Quadriga aims to appoint Big Four audit company Ernst & Young as an independent third party to monitor their CCAA hearings, and the court is expected to release its decision on Feb. 5 as well. So far, Ernst & Young has reportedly concluded that “Quadriga was unable to access the cold wallets and/or discovered that the cold wallets contained minimal cryptocurrency units.”
Taylor Monahan, former developer of Ethereum (ETH) wallet interface MyEtherWallet (MEW) who now runs the MyCrypto project, told Cointelegraph that she finds the situation where excessive amounts of digital assets are locked out because they were controlled by one person “beyond absurd”:
“The fact that a person controlling millions of customer assets didn’t have any sort of backup in place, gave no one else access, and didn’t leave any information regarding these accounts with anyone is beyond absurd. If this is indeed the truth, any number of outside factors could have resulted in the loss of access to those customer funds, like fire, flood, misplacing the single piece of paper, etc.”
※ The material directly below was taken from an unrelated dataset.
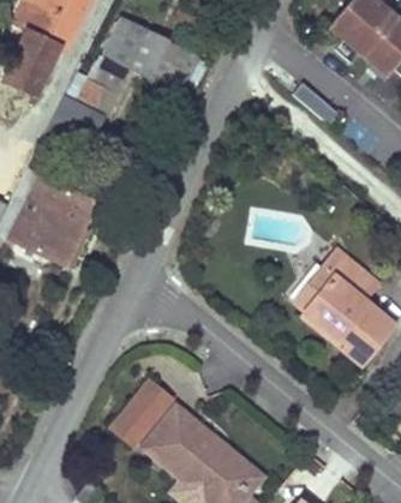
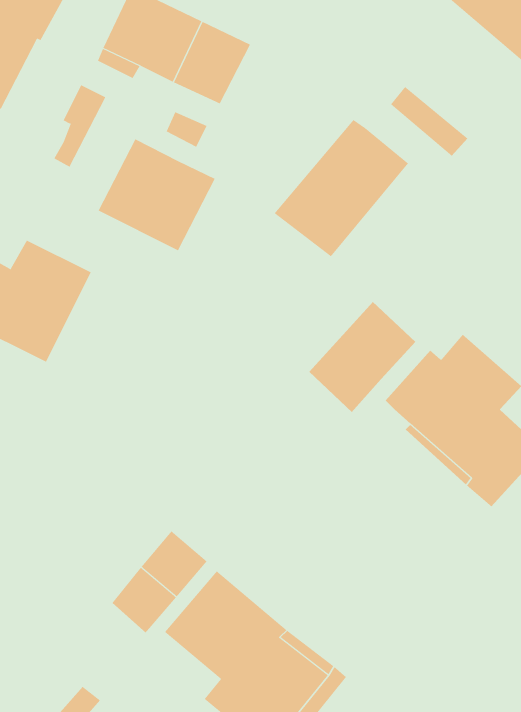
building: none -> [274,119,409,257]
building: none -> [98,139,215,251]
building: none -> [309,301,416,413]

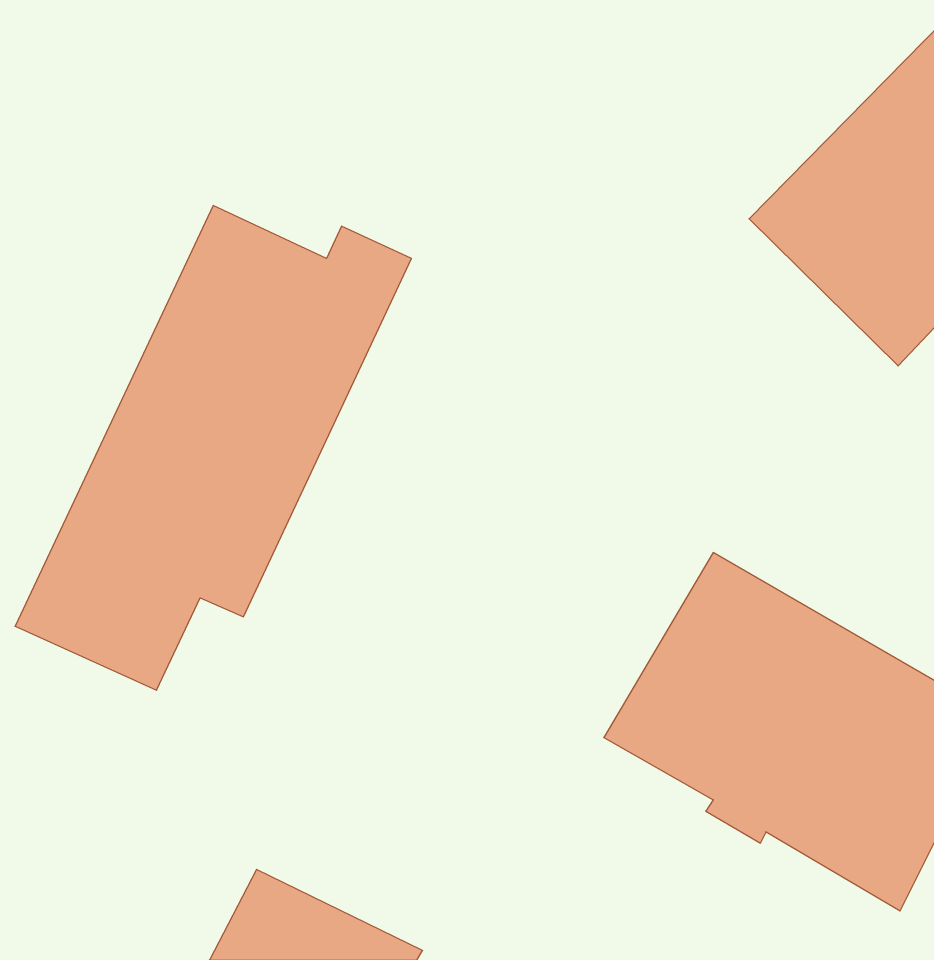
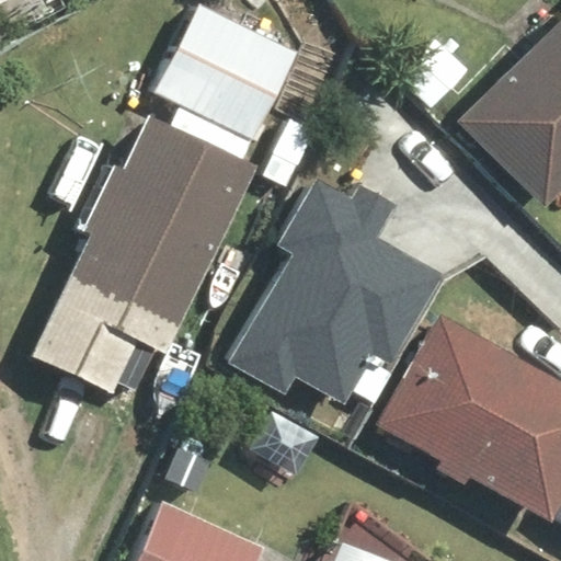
building: none -> [154,9,293,142]
building: none -> [243,164,444,381]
Ideally, Monahan adds, the cold storage wallet should be a multi-signature one, where the keys that control the individual accounts are kept secure and in multiple physically separate locations:
“Just like a company has a bank account with multiple signers, the cold storage would be controlled in that fashion and perhaps by the same people. Depending on the size of the operation, it would likely be the CEO, possibly the CTO, perhaps a board member or CFO type person, or another trusted party. Even if a company were to choose not to utilize multi-signature wallets for whatever reason, there should always be multiple backups in physically distinct locations.”
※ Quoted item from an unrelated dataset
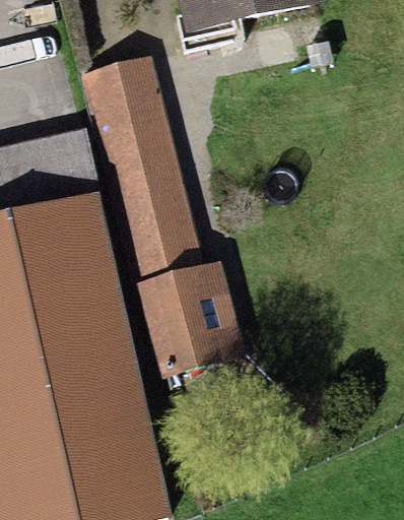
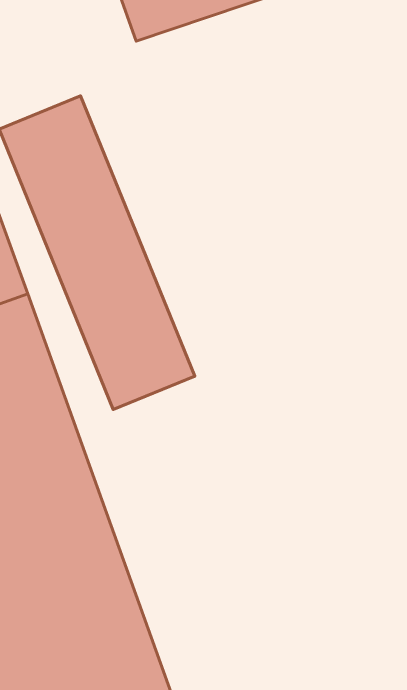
building: [145,274,250,386] -> none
Monahan has also been analyzing ETH wallet addresses attributed to QuadrigaCX. Based on preliminary results of her study, she suggests that QuadrigaCX might not have any ETH cold wallets at all:
“Based on what I’ve seen with their other main Ethereum wallets, I haven’t found any signs of a cold wallet. We can see large amounts of ETH move between their known ‘hot’ wallets. We see large amounts of ETH being moved temporarily to a variety of addresses before quickly being sent onto an exchange. But we don’t see any significant amount of funds being moved to something that resembles ‘cold’ storage.”
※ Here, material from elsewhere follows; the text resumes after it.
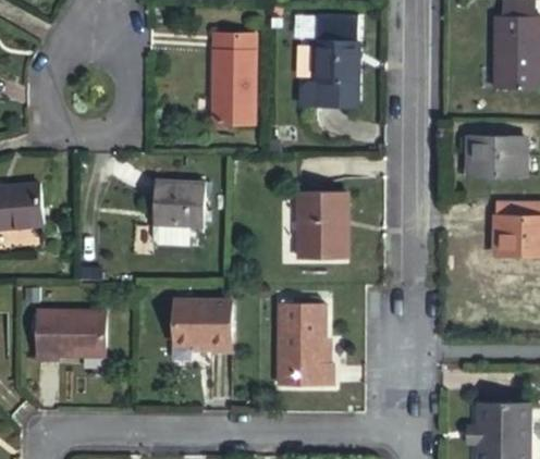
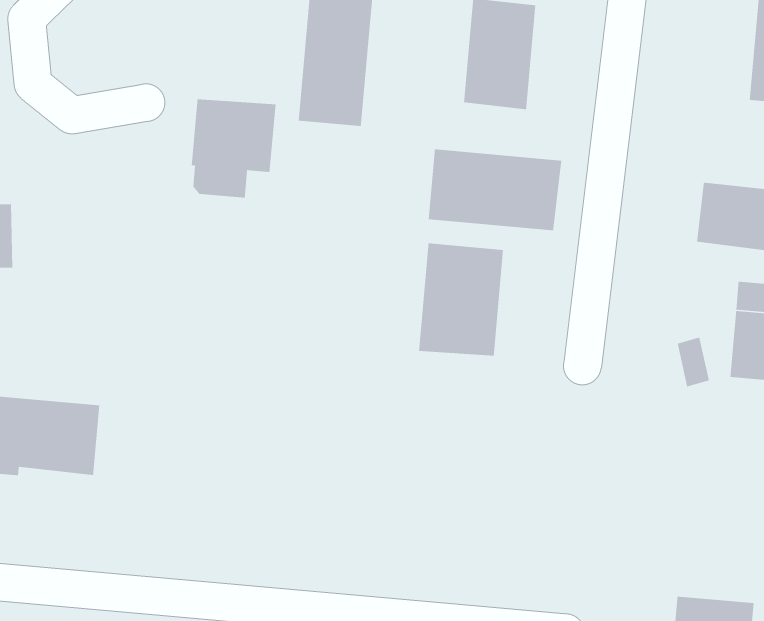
building: none -> [428,149,562,231]
building: [149,182,199,243] -> [191,98,276,199]
building: [173,299,230,349] -> none
building: [279,303,332,386] -> none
Other research, published on cryptocurrency portal Zerononcense Blog, also suggests that QuadrigaCX never had cold storage, per se. The report’s authors claim that they used “only 100% verified transactions with the exchange,” but admit that the findings may not be wholly accurate. The first of six summary findings in the report states:
“It appears that there are no identifiable cold wallet reserves for QuadrigaCX.”
According to the research, the exchange likely only had cryptocurrency reserves of under $100 million. The report also contains alleged evidence that shows a party had access to the company’s wallets after Cotten died, reportedly making several outgoing transactions since Dec. 9.
“It does not appear that QuadrigaCX has lost access to their Bitcoin holdings.”
Further suspicions center around QuadrigaCX using customer deposits to pay customer obligations. Thus, the research notes that a comparison of QuadrigaCX’s withdrawal practices to those of other established crypto exchanges — such as Coinbase, Bittrex and Binance — shows that the “movement of bitcoins to satisfy customer demand is highly unorthodox and extremely inefficient for any legitimate exchange.”